But he believes karma comes not from action, but from intention.
That liberation comes from a mental shedding of attachments and delusions.
Buddha [in reading from the Anguttara Nikaya]:
These three are the root of karma.
Greed is a root of karma, anger is a root of karma, delusion is a root of karma.
Varasambodhi:
Then he free from all kinds of evil roots with the greed, anger and delusion. Then he finally became the Buddha.
Buddha [in reading from the Mahãvastu]:
With little difficulty I have attained the uttermost enlightenment.
By my knowledge and energy I have escaped ill.
I have laid down my heavy burden and won omniscience.
Death is cast down, with all his host, while I stand under this incomparable bodhi tree.
Ian [as narrator]:
This story of renunciation, meditation, and awakening is similar to other śramaṇa teachers, like Mahavir.
Varasambodhi:
He thought that he should preach the dharma or teachings. So he taught forty five years.
Ian [to Varasambodhi]:
What did he teach regarding other animals?
Varasambodhi:
So Buddha’s first teaching for the common people is that not to kill any living being. So that is very important.
Ian:
The common people, the laity rather than the monks.
Varasambodhi:
Laity and monks both. So don’t kill, even an insect, mosquito, flies, insects etc. Should not kill any living being consciously.
Ian [as narrator]:
Consciously.
For Gautama, the Buddha, it is the intention that matters.
And Buddhism, at least in its earliest texts, seems to oppose killing animals without necessarily opposing eating them. Historian DN Jha, speaking in his flat in the suburbs of Delhi.

Collected material:
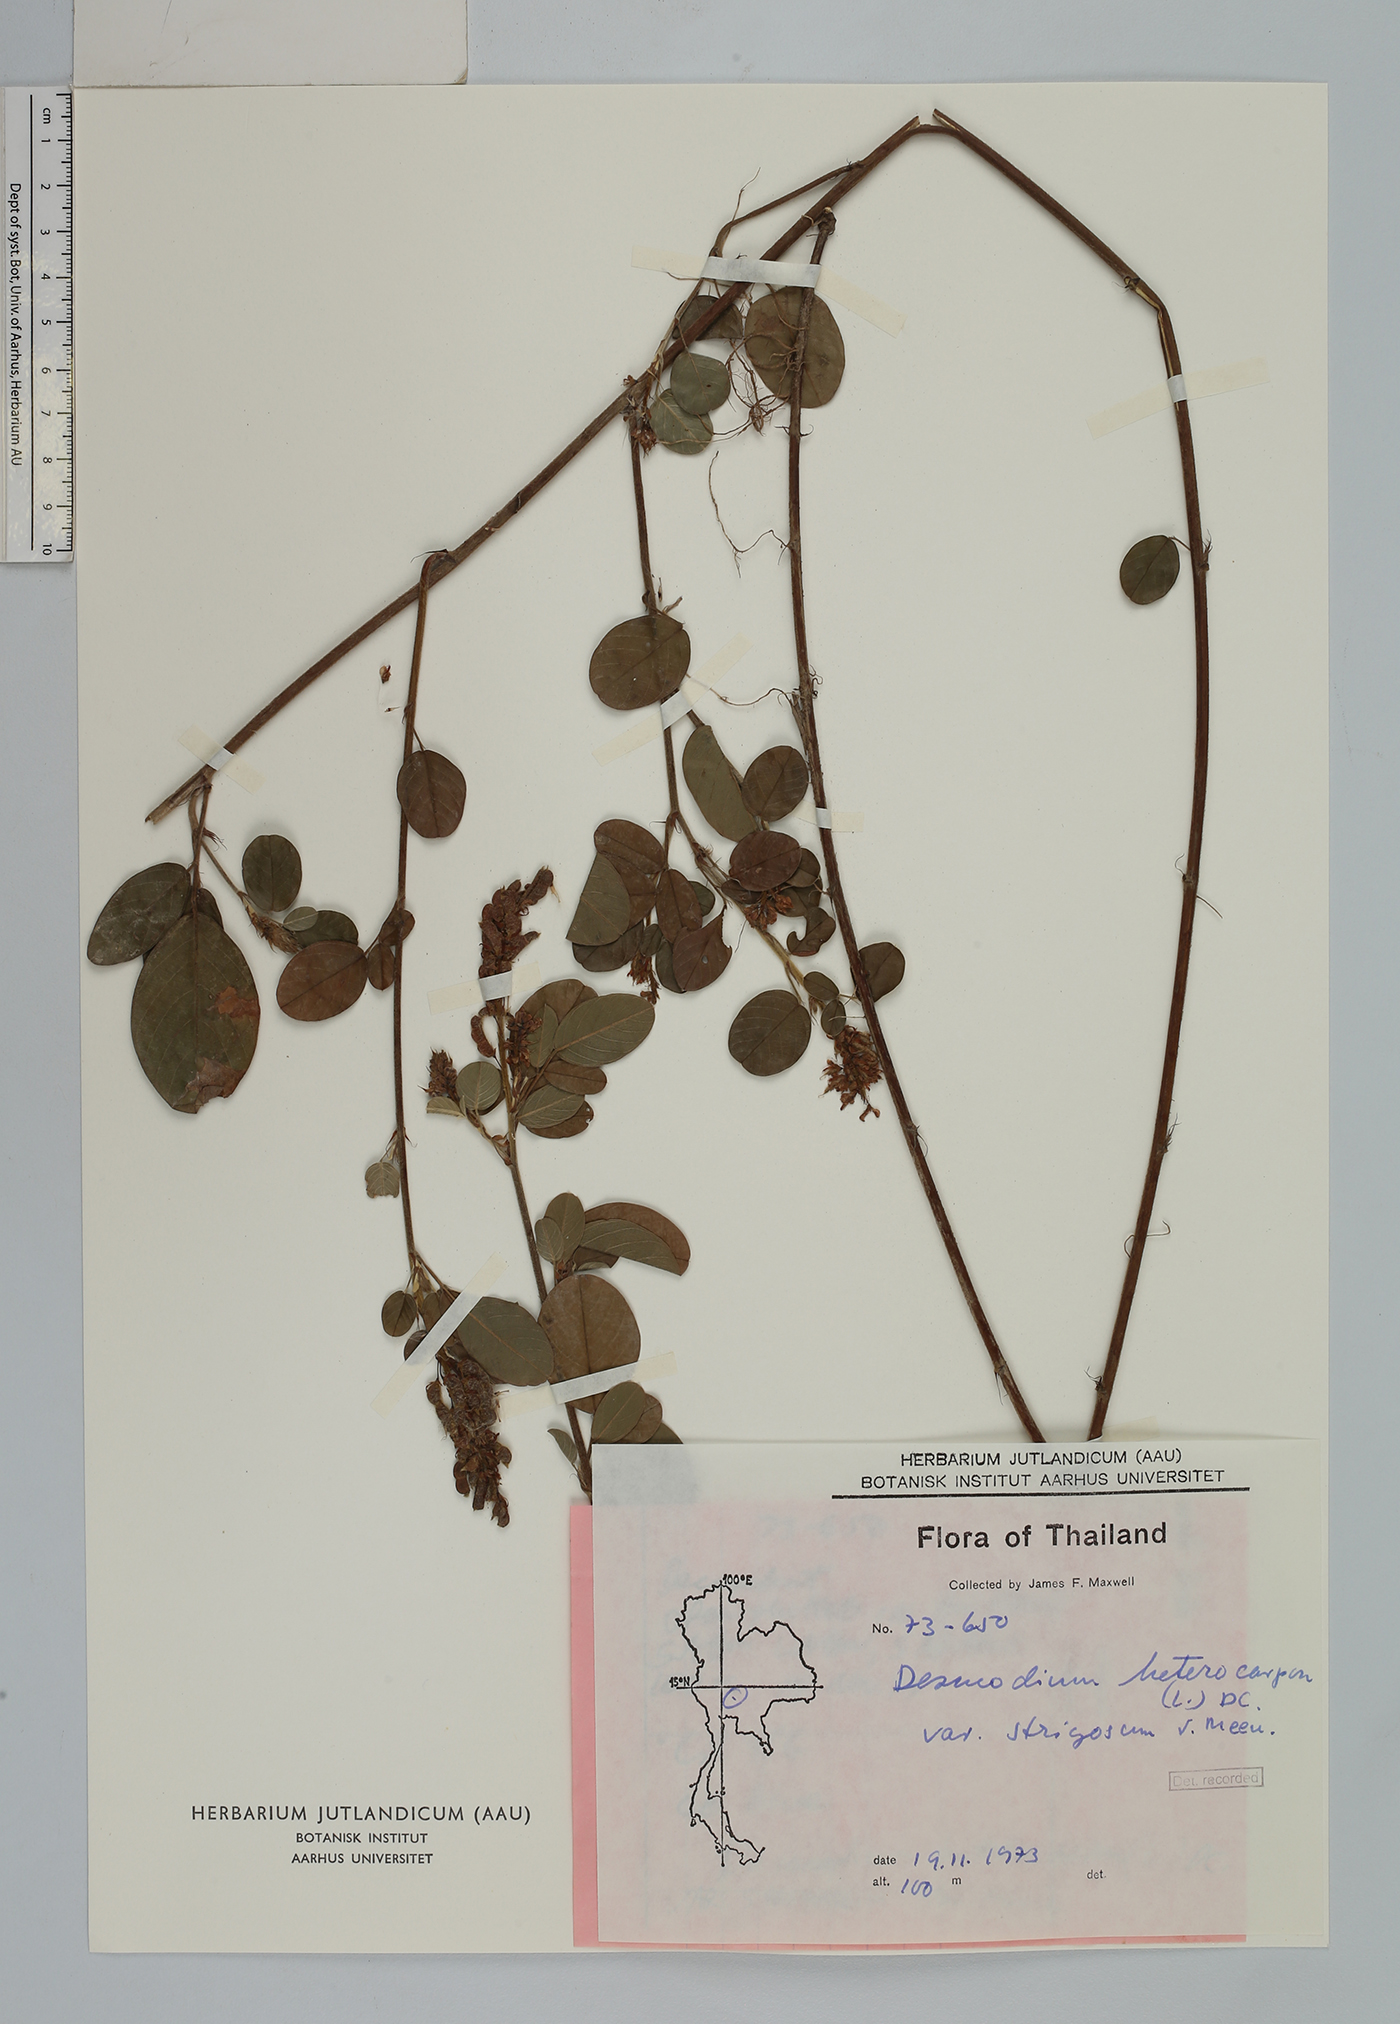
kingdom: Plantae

Challenge:
Answer from the transcript about the Buddha:
1. Which three things does the reading from the Anguttara Nikaya name as the roots of karma?
2. For how many years did the Buddha teach, according to Varasambodhi?
3. What does Buddhism in its earliest texts seem to oppose regarding animals?

Solution:
1. Greed, anger, and delusion.
2. Forty-five years.
3. Killing animals, without necessarily opposing eating them.